Numpy Exercise 3

Imports


In [11]:
import numpy as np
%matplotlib inline
import matplotlib.pyplot as plt
import seaborn as sns

In [12]:
import antipackage
import github.ellisonbg.misc.vizarray as va


Downloading:  https://raw.githubusercontent.com/ellisonbg/misc/master/vizarray.py
Using existing version:  github.ellisonbg.misc.vizarray

Geometric Brownian motion

Here is a function that produces standard Brownian motion using NumPy. This is also known as a Wiener Process.


In [13]:
def brownian(maxt, n):
    """Return one realization of a Brownian (Wiener) process with n steps and a max time of t."""
    t = np.linspace(0.0,maxt,n)
    h = t[1]-t[0]
    Z = np.random.normal(0.0,1.0,n-1)
    dW = np.sqrt(h)*Z
    W = np.zeros(n)
    W[1:] = dW.cumsum()
    return t, W

Call the brownian function to simulate a Wiener process with 1000 steps and max time of 1.0. Save the results as two arrays t and W.


In [17]:
# YOUR CODE HERE
brownian(1.0,1000)

t,W = np.array(brownian(1.0,1000))

In [18]:
assert isinstance(t, np.ndarray)
assert isinstance(W, np.ndarray)
assert t.dtype==np.dtype(float)
assert W.dtype==np.dtype(float)
assert len(t)==len(W)==1000

Visualize the process using plt.plot with t on the x-axis and W(t) on the y-axis.
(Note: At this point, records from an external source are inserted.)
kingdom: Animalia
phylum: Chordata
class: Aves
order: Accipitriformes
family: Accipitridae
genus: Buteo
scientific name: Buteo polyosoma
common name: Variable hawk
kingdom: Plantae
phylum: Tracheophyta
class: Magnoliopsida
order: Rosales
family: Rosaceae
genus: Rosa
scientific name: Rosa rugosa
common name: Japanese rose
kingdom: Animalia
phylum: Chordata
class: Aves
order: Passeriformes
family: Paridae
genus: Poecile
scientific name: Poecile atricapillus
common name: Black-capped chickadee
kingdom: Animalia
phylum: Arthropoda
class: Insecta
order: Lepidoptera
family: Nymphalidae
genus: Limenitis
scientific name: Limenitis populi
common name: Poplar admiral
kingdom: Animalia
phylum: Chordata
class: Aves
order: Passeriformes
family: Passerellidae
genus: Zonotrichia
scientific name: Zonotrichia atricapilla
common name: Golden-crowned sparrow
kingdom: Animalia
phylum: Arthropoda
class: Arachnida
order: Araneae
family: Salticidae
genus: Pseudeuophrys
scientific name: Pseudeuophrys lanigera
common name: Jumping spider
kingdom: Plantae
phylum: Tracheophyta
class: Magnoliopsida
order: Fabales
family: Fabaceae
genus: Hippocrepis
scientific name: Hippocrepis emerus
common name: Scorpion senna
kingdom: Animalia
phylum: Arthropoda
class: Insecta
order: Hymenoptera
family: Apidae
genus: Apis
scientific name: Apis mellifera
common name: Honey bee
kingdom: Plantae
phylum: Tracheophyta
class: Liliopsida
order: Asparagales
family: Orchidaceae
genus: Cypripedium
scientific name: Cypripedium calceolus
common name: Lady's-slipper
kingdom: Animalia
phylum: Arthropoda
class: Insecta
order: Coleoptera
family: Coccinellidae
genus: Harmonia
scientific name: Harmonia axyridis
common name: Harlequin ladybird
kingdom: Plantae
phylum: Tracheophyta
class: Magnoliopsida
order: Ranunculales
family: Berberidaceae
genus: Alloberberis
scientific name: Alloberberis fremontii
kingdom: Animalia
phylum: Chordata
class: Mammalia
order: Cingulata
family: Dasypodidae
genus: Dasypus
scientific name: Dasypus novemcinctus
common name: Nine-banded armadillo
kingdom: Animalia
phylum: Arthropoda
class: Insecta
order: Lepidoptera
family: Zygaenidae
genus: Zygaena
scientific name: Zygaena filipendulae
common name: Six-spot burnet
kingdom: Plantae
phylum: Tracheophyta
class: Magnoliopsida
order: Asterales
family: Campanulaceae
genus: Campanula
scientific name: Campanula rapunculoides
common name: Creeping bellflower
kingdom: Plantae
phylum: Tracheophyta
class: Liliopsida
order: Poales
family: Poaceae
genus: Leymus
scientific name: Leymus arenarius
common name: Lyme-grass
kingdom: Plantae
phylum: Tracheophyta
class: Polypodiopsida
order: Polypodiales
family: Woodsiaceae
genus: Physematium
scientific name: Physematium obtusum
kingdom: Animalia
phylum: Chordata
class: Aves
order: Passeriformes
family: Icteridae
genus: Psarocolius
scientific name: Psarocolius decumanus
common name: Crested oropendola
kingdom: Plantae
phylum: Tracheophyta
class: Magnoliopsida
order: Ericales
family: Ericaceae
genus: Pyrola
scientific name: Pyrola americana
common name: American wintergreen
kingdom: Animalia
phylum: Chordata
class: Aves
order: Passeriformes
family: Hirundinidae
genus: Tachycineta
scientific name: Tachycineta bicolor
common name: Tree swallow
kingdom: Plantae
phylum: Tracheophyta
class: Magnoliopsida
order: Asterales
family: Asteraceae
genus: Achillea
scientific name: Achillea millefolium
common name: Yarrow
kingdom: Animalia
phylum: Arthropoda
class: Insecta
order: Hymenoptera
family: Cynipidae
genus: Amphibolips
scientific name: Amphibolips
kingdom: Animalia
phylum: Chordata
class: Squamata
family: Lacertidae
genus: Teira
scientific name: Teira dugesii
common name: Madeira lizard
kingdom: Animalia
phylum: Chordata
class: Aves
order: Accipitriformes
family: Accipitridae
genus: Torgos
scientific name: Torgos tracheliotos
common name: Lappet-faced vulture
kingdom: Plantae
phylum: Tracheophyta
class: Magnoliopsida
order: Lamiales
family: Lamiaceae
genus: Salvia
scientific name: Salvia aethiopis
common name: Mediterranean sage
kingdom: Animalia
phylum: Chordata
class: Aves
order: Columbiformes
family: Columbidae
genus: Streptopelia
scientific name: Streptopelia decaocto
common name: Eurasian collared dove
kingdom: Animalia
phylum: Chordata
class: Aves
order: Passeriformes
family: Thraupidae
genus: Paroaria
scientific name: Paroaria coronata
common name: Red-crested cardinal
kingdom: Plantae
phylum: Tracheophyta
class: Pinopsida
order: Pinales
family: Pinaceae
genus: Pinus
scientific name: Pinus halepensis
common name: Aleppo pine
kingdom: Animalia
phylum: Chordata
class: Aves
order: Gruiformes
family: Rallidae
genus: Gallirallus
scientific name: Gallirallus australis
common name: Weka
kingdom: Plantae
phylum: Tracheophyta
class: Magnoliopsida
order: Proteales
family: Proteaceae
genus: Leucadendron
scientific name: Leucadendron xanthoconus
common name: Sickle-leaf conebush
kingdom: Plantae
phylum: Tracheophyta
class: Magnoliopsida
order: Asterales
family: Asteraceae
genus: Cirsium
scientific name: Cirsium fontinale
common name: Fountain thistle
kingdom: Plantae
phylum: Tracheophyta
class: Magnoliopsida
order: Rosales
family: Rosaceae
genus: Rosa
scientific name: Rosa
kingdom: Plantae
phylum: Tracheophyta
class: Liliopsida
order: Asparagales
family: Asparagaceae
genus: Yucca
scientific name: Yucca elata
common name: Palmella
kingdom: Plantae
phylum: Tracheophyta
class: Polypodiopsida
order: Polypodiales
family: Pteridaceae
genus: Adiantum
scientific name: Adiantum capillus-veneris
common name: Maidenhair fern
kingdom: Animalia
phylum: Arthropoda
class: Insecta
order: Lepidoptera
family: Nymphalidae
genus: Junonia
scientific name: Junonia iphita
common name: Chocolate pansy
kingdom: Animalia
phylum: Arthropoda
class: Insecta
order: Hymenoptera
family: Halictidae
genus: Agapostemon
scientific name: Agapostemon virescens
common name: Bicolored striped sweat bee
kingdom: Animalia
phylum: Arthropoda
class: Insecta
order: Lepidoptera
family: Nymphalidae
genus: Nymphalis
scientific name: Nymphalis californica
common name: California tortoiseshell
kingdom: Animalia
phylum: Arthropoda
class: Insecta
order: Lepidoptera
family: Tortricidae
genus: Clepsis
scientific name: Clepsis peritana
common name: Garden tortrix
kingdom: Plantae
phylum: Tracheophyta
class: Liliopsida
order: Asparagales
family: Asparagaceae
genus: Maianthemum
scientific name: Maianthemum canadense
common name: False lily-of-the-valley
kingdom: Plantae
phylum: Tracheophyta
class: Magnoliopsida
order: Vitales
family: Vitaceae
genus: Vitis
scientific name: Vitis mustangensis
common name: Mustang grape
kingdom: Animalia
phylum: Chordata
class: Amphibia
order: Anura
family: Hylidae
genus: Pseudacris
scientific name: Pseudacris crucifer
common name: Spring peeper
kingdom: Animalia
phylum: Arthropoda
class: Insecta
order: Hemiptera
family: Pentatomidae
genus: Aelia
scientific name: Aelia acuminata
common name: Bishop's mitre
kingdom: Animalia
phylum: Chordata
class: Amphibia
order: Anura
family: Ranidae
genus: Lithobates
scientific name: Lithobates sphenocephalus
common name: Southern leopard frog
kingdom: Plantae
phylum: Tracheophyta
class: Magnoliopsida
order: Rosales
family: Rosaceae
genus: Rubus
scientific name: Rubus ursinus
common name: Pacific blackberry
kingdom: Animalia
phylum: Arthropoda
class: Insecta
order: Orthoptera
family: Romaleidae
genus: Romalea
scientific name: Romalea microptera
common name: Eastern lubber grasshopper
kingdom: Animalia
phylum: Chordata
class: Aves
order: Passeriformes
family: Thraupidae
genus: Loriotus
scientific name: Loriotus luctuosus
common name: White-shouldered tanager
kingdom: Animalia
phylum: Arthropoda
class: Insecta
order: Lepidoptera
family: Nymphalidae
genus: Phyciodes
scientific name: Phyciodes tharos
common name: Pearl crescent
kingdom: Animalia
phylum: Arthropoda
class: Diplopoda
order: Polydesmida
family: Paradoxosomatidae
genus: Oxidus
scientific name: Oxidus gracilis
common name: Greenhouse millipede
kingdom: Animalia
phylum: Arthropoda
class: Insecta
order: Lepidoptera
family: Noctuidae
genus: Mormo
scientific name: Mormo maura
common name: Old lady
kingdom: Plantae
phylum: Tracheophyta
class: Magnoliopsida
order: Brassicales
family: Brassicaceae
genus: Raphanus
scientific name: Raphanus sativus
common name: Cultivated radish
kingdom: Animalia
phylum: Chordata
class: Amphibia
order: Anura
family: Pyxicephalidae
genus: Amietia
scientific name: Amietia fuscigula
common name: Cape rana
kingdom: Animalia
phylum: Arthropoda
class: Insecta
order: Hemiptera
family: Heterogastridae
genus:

Label your x and y axes.


In [19]:
plt.plot(t,W)


Out[19]:
[<matplotlib.lines.Line2D at 0x7fbf614017d0>]

In [20]:
assert True # this is for grading

Use np.diff to compute the changes at each step of the motion, dW, and then compute the mean and standard deviation of those differences.


In [25]:
dW = np.diff(W)
print (dW.mean())
print (dW.std())


0.000480726110351
0.0326604764321

In [26]:
assert len(dW)==len(W)-1
assert dW.dtype==np.dtype(float)

Write a function that takes $W(t)$ and converts it to geometric Brownian motion using the equation:

$$ X(t) = X_0 e^{((\mu - \sigma^2/2)t + \sigma W(t))} $$

Use Numpy ufuncs and no loops in your function.


In [45]:
def geo_brownian(t, W, X0, mu, sigma):
    "Return X(t) for geometric brownian motion with drift mu, volatility sigma."""
    a = (((mu - (sigma ** 2))/2)*t) + (sigma * W(t))
    y = (X0)*(np.exp(a))
    return(t,y)

In [46]:
assert True # leave this for grading

Use your function to simulate geometric brownian motion, $X(t)$ for $X_0=1.0$, $\mu=0.5$ and $\sigma=0.3$ with the Wiener process you computed above.

Visualize the process using plt.plot with t on the x-axis and X(t) on the y-axis. Label your x and y axes.


In [ ]:
# YOUR CODE HERE
raise NotImplementedError()

In [ ]:
assert True # leave this for grading